Do you feel that there are strong opportunities for women in C-suites and on corporate boards, and what more can be done to increase these opportunities?
Not enough, but I think we’re – slowly – heading in the right direction. Day by day, inch by inch, more women are becoming board members, founders, and CEOs. While there’s certainly been progress, there’s still a lot more work to do. In my first job at a French bank, I was the only woman in the office and I was the only one expected to answer the phone and get the coffee on, that wasn’t in my job description. Even as a founder, there were plenty of times when I was mistaken for my co-founder’s assistant. While we’ve come a long way since then, more needs to be done to ensure that women are properly represented among the world’s top executives. Part of my work at the Elizabeth Elting Foundation is focused on empowering women who are building companies that make a difference in an effort to combat the hurdles to funding that women founders face. My passion is and continues to be supporting entrepreneurs, especially women and those from marginalized communities. To uplift more women as entrepreneurs, we need to ensure we’re building cultures inclusive of women from all backgrounds. We need to invest in providing equitable opportunities, invest in women-led companies, and invest in making sure the leaders of today and tomorrow have access to the resources they need to succeed.

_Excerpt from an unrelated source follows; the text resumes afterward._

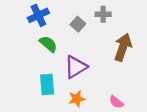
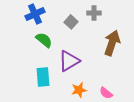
orange star: (77, 99) -> (79, 90), moved

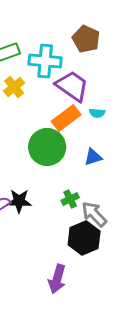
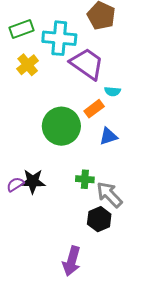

What does success mean to you?
To me, success means creating positive change in the world – it’s as simple as that. Following your passion, being true to yourself, and working hard are big parts of that equation. If you find something you really love doing and a goal you feel motivated to work toward, the work needed to succeed becomes much more sustainable. And if you can find a way to keep moving forward, even a little at a time, you’re on the right path.

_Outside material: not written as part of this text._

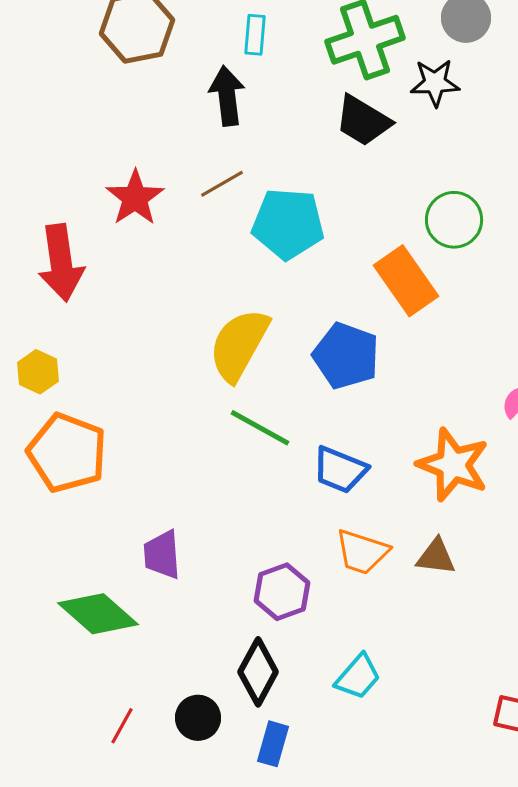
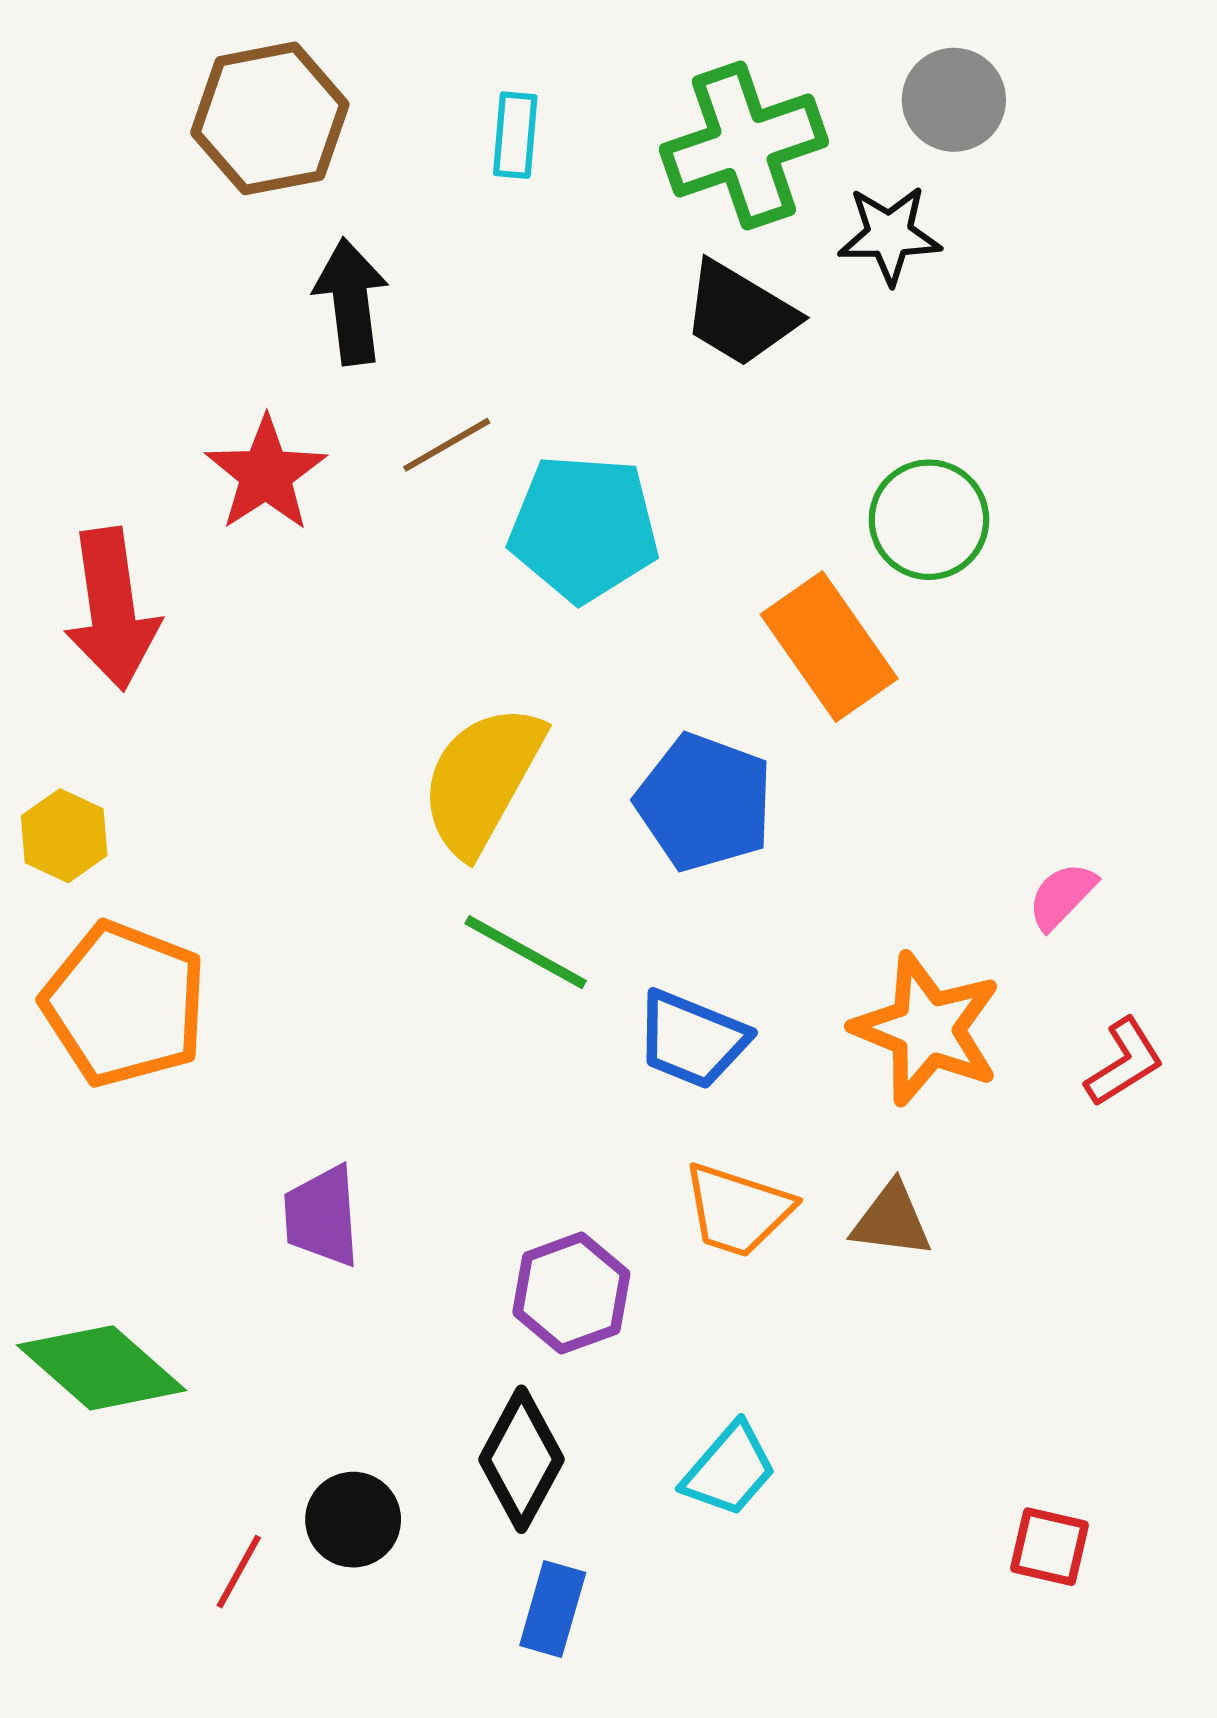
black arrow: (227, 96) -> (351, 301), moved
green diamond: (98, 614) -> (102, 1368), moved
black circle: (198, 718) -> (353, 1520), moved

What do you feel are the keys to effective leadership?
There are so many: proactivity, curiosity, compassion, resiliency, and integrity, just to name a few. The ability to empower others is a big one though. No one can do anything alone – the best leaders and the best companies know that and focus on building a truly collaborative team mentality. The best way to evaluate a leader is to evaluate their teams. More than anything, leadership is about commitment to something greater than yourself: your company, your clients, and your team – and the WHY.
What advice do you offer to young people beginning their careers?
If you want to pursue your passion and accomplish your dreams, you have to be bold and take risks. So many people, but especially young people who put a lot of pressure on themselves to be perfect, think that success demands no missteps, no mistakes, and has no room for failure, but I’ve always found the opposite to be true. Failure is how we learn, how we grow, and how we get better. It’s how we figure out who we are and what really drives us. Never be afraid to try something new, to get outside of your comfort zone, and to make a mess of things every now and then. If you aren’t making mistakes, you aren’t really pushing yourself hard enough, which means you aren’t setting yourself up for success.
The other thing anyone beginning their career should know is that success is created by actions. The work of building a company comes down to all the day-to-day, laborious actions it takes to build a company. It may not be as sexy as what you envisioned you’d be doing as an entrepreneur, but it’s that unglamorous work that makes the dream possible. You can dream about it, talk about it, and plan to your heart’s desire, but it’s the actions you take that will determine whether your dream becomes reality.